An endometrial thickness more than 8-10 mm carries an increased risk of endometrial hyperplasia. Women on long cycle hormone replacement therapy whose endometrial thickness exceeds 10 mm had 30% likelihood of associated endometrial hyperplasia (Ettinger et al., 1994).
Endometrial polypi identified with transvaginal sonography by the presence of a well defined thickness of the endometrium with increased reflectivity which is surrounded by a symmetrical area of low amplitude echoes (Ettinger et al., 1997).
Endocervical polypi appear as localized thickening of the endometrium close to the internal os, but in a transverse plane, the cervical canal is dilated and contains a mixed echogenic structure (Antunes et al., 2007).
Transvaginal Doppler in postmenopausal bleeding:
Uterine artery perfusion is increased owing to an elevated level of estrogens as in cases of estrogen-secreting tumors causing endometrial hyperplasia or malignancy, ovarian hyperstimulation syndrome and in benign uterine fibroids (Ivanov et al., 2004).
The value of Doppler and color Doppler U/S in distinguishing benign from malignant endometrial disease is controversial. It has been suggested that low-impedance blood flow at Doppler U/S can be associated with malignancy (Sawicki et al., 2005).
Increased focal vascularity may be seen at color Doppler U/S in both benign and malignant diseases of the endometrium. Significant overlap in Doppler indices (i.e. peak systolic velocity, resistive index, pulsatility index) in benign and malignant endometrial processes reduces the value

Problem to work on:
The required reply is the count of lines in the entries above where the string "Doppler" appears, and nothing more.

Answer for the task:
3